Reflecting back on his time at CSUSB, Miguel recalls “something that changed me is that my professors were very supportive, very informative, and they cared.” Miguel adds that the faculty support readily available at CSUSB is rare and that many of his colleagues did not have similar experiences in their degree programs. The CSUSB English faculty were instrumental in kick starting Miguel’s teaching career. While Miguel was still a graduate student, for example, a faculty member encouraged him to apply to teach in the English Language Program at CSUSB’s College of Extended & Global Education. These formative experiences instilled in Miguel the importance of reaching out to his social network for advice and support. As he reflects, “If you try to go it alone, there’s a lot of information out there [that] you will miss.”

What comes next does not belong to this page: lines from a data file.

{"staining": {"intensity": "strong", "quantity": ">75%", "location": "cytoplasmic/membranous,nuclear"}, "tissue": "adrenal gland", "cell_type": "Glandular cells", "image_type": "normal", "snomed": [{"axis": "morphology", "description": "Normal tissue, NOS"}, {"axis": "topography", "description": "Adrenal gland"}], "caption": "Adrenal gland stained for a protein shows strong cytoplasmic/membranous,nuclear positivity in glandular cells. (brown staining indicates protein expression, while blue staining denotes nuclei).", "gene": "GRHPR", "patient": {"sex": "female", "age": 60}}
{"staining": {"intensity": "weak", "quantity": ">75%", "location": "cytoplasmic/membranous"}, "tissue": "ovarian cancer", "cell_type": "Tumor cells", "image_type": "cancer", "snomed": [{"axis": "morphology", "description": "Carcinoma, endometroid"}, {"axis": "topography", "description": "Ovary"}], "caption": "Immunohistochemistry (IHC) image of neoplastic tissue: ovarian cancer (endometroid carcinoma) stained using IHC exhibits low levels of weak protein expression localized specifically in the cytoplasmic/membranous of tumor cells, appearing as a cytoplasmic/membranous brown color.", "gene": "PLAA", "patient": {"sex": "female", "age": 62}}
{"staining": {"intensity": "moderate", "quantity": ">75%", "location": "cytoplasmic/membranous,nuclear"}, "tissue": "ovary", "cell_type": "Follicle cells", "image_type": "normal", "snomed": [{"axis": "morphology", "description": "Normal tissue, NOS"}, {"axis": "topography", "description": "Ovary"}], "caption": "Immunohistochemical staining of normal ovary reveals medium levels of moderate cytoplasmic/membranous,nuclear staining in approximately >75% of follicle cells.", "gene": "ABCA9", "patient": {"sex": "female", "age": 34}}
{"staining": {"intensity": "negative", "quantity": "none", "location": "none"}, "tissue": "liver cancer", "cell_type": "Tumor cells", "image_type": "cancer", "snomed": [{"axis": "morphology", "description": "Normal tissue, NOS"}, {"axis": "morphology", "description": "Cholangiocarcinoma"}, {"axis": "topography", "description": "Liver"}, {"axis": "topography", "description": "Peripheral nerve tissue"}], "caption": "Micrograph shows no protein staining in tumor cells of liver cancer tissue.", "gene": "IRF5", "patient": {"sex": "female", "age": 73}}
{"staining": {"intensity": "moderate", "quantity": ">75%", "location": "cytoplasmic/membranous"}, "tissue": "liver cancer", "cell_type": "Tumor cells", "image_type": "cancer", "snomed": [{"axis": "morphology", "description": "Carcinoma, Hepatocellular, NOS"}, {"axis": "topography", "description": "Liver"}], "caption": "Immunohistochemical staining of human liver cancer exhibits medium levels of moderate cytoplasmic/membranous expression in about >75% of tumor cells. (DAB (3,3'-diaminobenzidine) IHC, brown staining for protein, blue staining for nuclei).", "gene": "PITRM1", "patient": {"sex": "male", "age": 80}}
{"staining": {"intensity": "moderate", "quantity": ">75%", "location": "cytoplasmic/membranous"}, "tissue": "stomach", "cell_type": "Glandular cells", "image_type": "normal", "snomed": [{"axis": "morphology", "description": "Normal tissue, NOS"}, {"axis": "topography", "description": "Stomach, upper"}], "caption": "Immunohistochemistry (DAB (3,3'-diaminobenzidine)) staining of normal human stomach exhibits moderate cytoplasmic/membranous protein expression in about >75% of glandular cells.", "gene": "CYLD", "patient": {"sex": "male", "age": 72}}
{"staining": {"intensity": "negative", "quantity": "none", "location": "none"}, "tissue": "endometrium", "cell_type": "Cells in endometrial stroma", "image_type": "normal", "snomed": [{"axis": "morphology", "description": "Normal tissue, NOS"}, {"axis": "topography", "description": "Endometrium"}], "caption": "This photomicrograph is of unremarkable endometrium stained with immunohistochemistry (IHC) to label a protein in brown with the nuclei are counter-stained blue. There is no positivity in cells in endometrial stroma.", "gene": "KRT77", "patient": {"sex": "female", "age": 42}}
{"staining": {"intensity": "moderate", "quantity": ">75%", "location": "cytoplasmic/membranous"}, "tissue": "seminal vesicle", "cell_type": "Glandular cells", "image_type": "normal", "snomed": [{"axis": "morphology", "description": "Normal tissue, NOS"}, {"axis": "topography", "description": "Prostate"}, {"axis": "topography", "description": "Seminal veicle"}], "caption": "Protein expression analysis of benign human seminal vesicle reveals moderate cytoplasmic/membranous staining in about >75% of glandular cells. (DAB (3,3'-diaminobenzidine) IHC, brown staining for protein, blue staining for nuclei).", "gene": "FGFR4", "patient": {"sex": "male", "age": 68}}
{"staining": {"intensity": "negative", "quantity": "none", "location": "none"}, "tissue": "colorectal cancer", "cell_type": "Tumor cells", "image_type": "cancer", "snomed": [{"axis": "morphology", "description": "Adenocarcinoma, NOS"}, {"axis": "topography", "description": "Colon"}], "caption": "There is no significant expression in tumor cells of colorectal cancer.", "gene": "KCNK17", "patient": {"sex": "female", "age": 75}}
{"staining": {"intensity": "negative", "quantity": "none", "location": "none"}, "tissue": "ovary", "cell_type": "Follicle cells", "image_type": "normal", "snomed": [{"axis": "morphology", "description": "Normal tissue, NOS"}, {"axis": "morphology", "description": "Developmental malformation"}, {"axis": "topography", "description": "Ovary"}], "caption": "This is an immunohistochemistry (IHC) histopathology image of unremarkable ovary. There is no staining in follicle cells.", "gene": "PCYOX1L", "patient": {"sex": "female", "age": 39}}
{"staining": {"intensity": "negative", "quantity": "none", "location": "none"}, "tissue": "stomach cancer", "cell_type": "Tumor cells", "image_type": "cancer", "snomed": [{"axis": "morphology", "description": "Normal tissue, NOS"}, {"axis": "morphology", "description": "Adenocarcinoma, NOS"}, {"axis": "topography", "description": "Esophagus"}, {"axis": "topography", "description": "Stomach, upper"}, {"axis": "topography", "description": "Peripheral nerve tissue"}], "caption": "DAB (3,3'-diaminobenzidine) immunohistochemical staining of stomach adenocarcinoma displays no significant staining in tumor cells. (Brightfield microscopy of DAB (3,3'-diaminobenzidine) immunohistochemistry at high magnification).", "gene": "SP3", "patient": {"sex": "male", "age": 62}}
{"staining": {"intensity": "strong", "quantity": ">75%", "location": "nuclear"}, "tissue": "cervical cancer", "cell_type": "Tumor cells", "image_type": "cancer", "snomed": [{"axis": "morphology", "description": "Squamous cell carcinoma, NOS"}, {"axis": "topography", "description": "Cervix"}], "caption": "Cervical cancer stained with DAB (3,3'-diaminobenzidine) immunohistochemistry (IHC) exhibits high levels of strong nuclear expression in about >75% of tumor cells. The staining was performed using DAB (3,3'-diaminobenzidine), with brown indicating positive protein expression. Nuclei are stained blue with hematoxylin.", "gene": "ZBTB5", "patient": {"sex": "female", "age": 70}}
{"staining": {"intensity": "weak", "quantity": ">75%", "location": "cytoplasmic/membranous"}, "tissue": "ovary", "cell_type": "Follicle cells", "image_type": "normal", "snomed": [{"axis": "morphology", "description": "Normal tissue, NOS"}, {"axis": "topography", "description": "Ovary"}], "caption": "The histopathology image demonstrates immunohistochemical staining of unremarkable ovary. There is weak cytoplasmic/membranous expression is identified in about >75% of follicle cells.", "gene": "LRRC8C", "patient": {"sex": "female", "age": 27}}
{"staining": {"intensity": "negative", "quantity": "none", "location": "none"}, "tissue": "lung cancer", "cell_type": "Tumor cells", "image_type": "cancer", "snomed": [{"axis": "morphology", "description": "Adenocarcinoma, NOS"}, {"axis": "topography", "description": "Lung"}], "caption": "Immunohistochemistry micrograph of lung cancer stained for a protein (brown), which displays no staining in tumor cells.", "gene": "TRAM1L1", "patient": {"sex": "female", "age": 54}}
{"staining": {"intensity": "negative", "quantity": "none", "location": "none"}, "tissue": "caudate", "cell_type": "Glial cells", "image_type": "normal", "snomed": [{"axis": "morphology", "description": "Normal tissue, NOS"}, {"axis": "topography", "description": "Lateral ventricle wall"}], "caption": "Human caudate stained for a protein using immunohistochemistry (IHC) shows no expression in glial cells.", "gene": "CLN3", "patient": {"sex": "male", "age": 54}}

Miguel earned his B.A. in English (Creative Writing Track) in 1998 and his M.A. in English Composition (TESL Concentration) in 2000.  He won the English Department’s distinguished 2001 Kellie Rayburn Outstanding Thesis Award for his thesis on Men’s Gossip.  Miguel has also  been recognized with several teaching and advising awards since he joined RCC.  And in 2017, he began a PhD program in Adult Education.

Miguel remembers that he didn’t always experience academic success or confidence.  In fact, there was a time he wasn’t sure that he would graduate high school. It wasn’t until he made the conscious decision not “to go it alone” and to seek out resources on campus, such as tutoring, that things turned around for him.  Miguel sees his younger self in his students and wants to provide them the support that he needed and received. He encourages all of us to continue persevering in our goals in spite of challenges. These challenges can be made less intimidating when we decide not to go it alone.